Il est important de noter qu’il s’agit, dans ce cas, d’une extension de l’affaire Nafisi. Alors que, dans l’affaire Nafisi, des actions concrètes (comme l’achat d’un bien) étaient nécessaires pour prouver l’intention d’immigrer, ce jugement a établi que le simple fait de venir en Israël pour célébrer un mariage religieux selon la loi religieuse juive, alors même qu’il n’y avait aucun obstacle à le faire à l’étranger, constitue une indication claire de l’intention de tisser un lien avec Israël.

De plus, le tribunal a rejeté l’application de la loi française pour des motifs à la fois procéduraux et substantiels. Il a estimé que l’époux n’avait pas apporté de preuve suffisante concernant le contenu de la loi française, et l’expertise qu’il avait soumise a été écartée en raison de défauts procéduraux, notamment l’absence de référence aux articles spécifiques du Code français sur lesquels elle s’appuyait. Sur le fond, le tribunal a conclu que la loi israélienne devait s’appliquer aux biens situés en Israël. Cette décision s’appuie en partie sur le fait que, en venant en Israël pour célébrer leur mariage religieux, les parties ont implicitement accepté d’assujettir leur régime matrimonial ainsi que les biens qu’elles pourraient acquérir à l’avenir en Israël à la loi israélienne. En outre, elles n’ont pas conclu d’accord matrimonial relatif aux biens situés en Israël, contrairement à ce qu’elles avaient fait pour les biens en France. Enfin, le tribunal a relevé que l’accord français ne contenait aucune disposition concernant le cas où un bien serait acquis conjointement, enregistré au nom des deux parties, ou financé par des ressources mixtes ou un investissement inégal de l’une des parties.

Ce jugement a une portée pratique significative car il établit une distinction claire entre les biens situés en Israël (soumis à la loi israélienne) et ceux situés en France (régis par l’accord). Le tribunal adopte ainsi une approche territoriale, respectant les régimes patrimoniaux du pays d’origine tout en appliquant le droit israélien aux biens acquis sur le territoire israélien.

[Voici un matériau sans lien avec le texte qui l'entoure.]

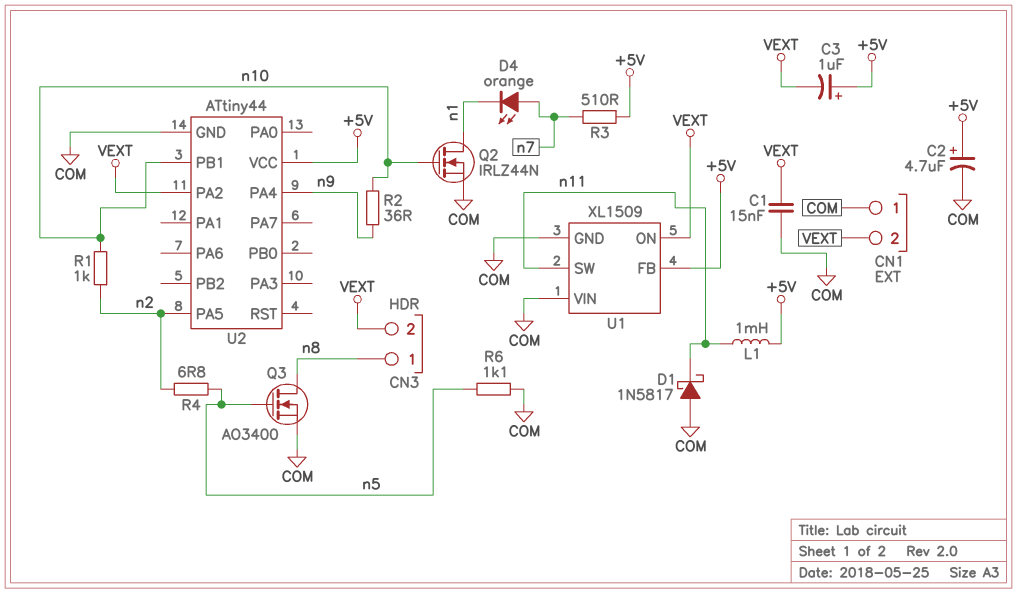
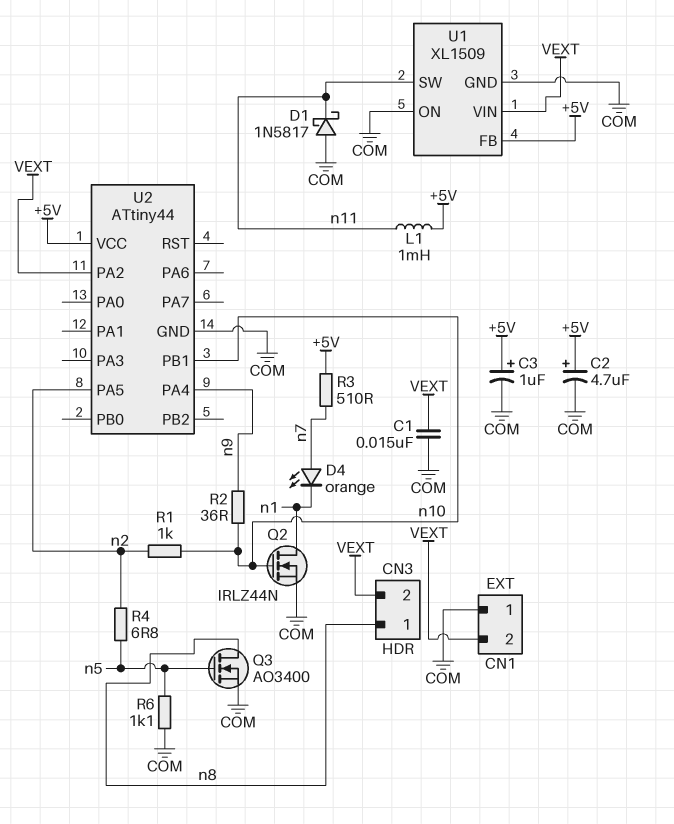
C3: 1uF (plus +5V, minus VEXT) -> 1uF (plus +5V, minus COM)
U1 pin ON: VEXT -> COM
U1 pin VIN: COM -> VEXT

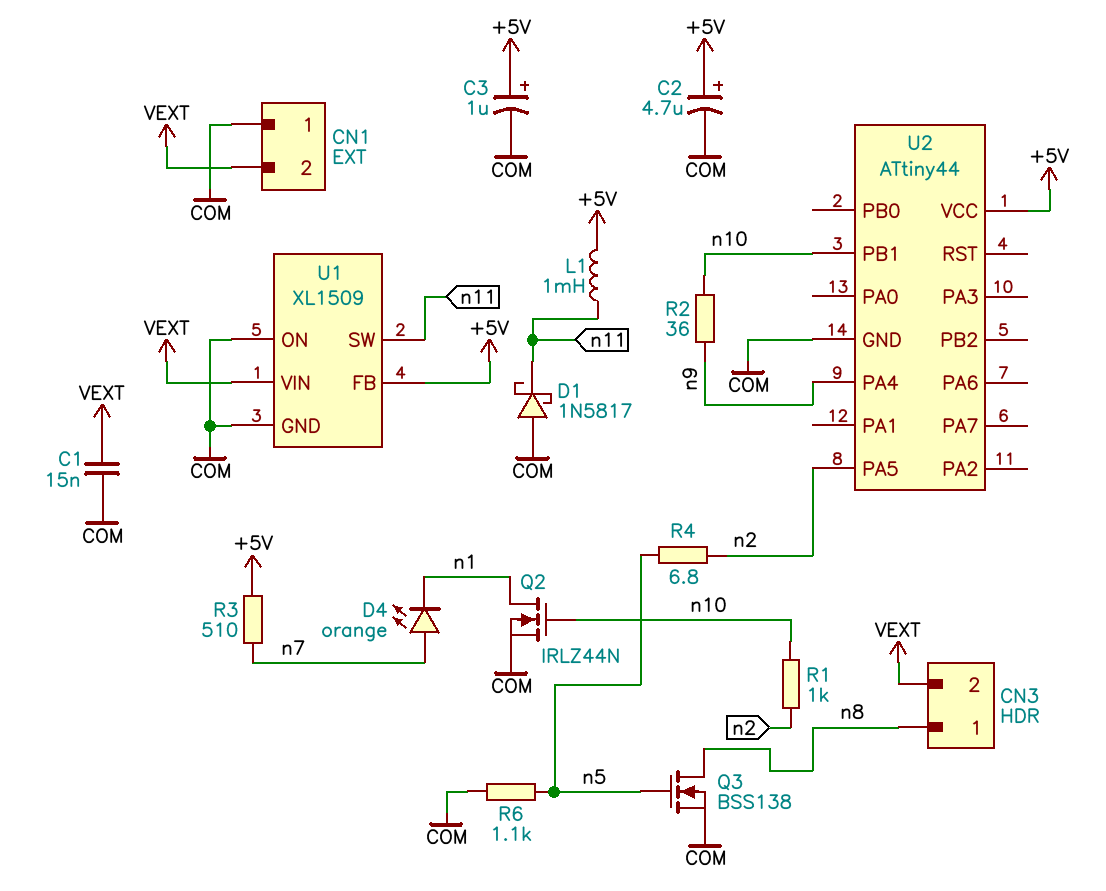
Q3: NMOS AO3400 (G n5, D n8, S COM) -> NMOS BSS138 (G n5, D n8, S COM)
U2 pin PA2: VEXT -> none

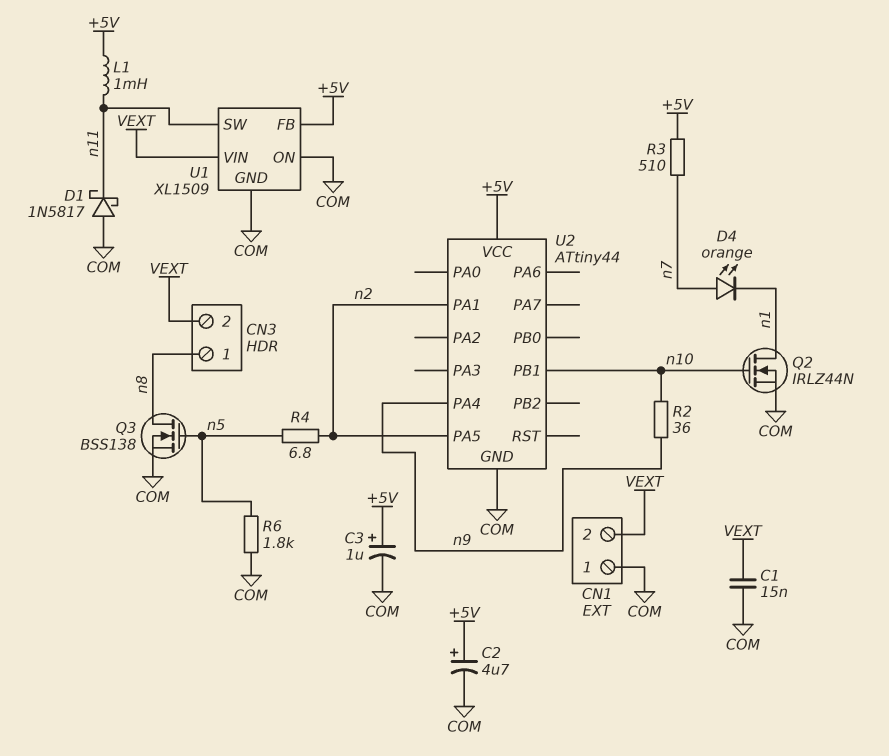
R1: 1k (n2, n10) -> none
R6: 1.1k (COM, n5) -> 1.8k (COM, n5)
U2 pin PA1: none -> n2

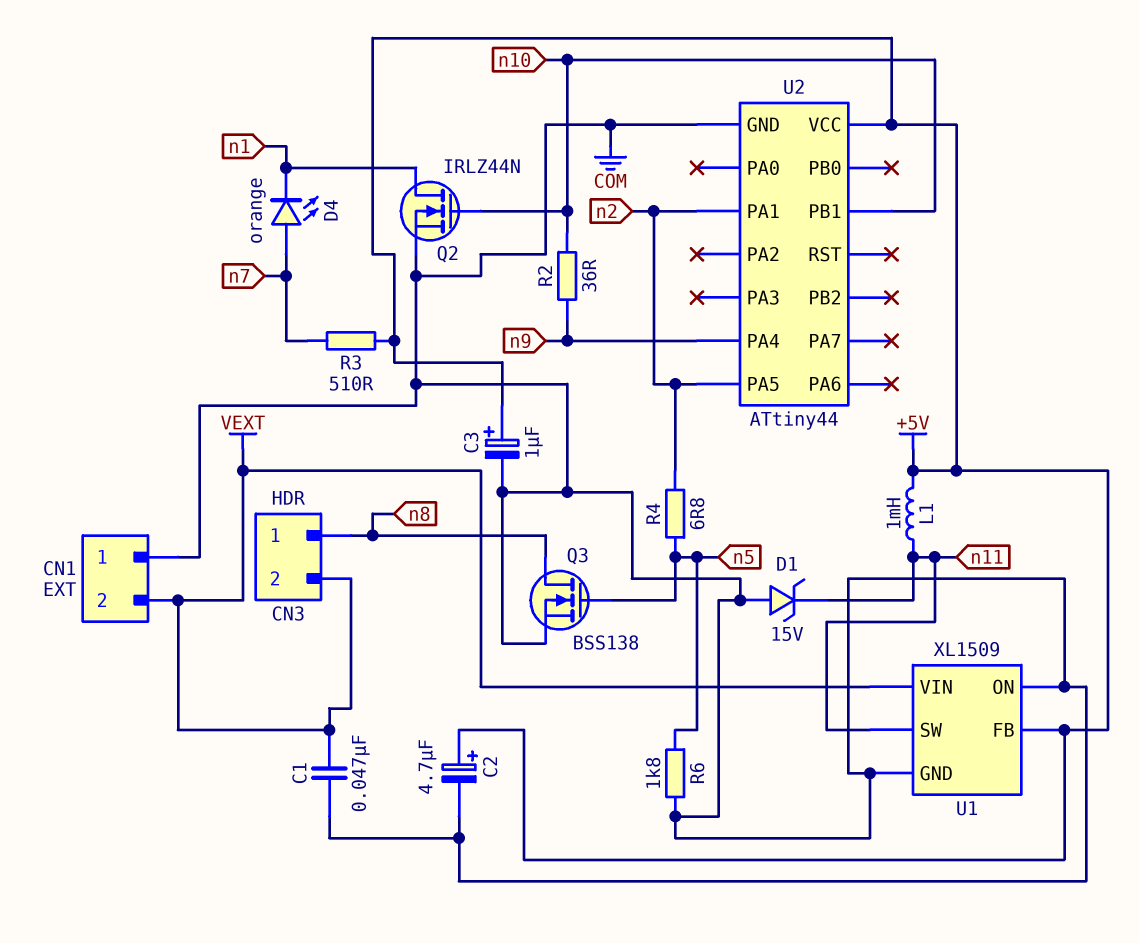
C1: 15nF (COM, VEXT) -> 47nF (COM, VEXT)
D1: schottky 1N5817 (A COM, K n11) -> zener 15V (A COM, K n11)

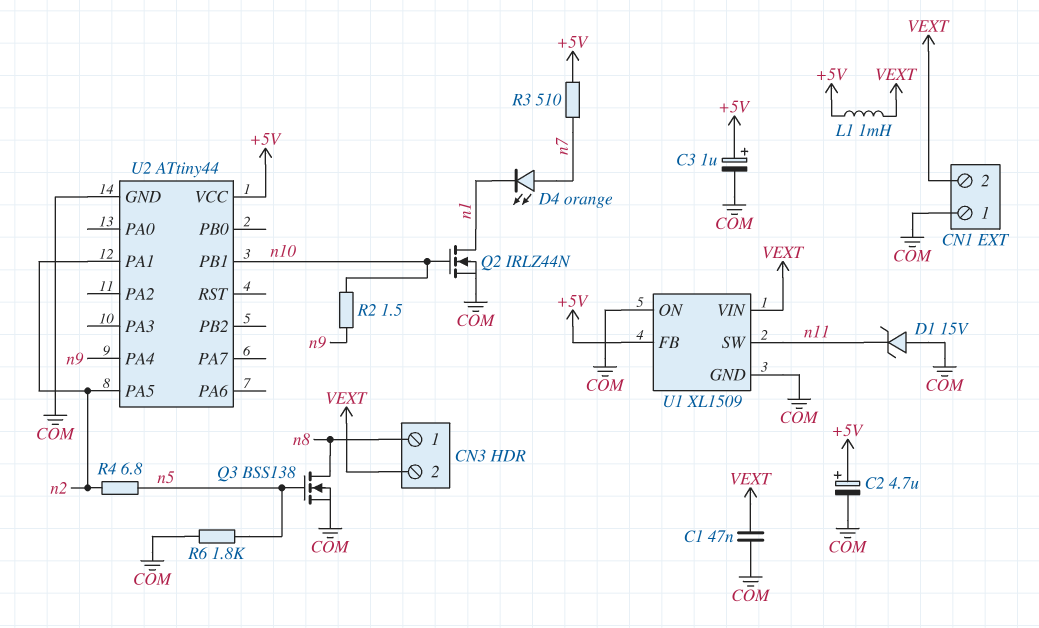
L1: 1mH (+5V, n11) -> 1mH (+5V, VEXT)
R2: 36 (n9, n10) -> 1.5 (n9, n10)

Recommandations pour les nouveaux immigrants :

  1. Si vous avez immigré en Israël et souhaitez que le régime de séparation des biens continue de s’appliquer en Israël, il est indispensable de faire homologuer l’accord conclu en France auprès du tribunal aux affaires familiales israélien.
  • Une autre option consiste à rédiger un nouvel accord matrimonial conforme à la loi israélienne.
  • Dans le cas où votre conjoint(e) refuse d’homologuer l’accord établi en France ou de signer un nouvel accord matrimonial en Israël, il est essentiel de maintenir une séparation de biens stricte, en respectant les principes suivants :
  • Éviter d’ouvrir un compte bancaire commun ;
  • Ne pas acquérir un bien immobilier au nom des deux conjoints si le financement provient uniquement de l’un d’eux ;
  • Ne pas résider dans un logement acheté par un seul des conjoints ;
  • Ne pas contracter de prêt hypothécaire commun par rapport à un bien acquis via le financement de l’un des conjoints uniquement ;
  • Éviter d’inscrire l’autre conjoint comme coemprunteur sur un prêt hypothécaire relatif à un bien dont le financement provient uniquement de l’un des conjoints.
  • En cas de litige porté devant le tribunal, il est impératif de fournir une expertise détaillée sur le droit français. Celle-ci doit présenter de manière précise la situation juridique en France, en citant les articles de loi pertinents, afin de les soumettre au tribunal israélien.

[1] Article 15 de la loi sur les relations patrimoniales entre époux 5733-1973 :” Les relations patrimoniales entre époux sont régies par la loi de leur lieu de résidence au moment de la célébration du mariage. Cependant, ils peuvent, par le biais d’un accord, établir ou modifier ces relations conformément à la loi de leur lieu de résidence au moment de la conclusion de cet accord.”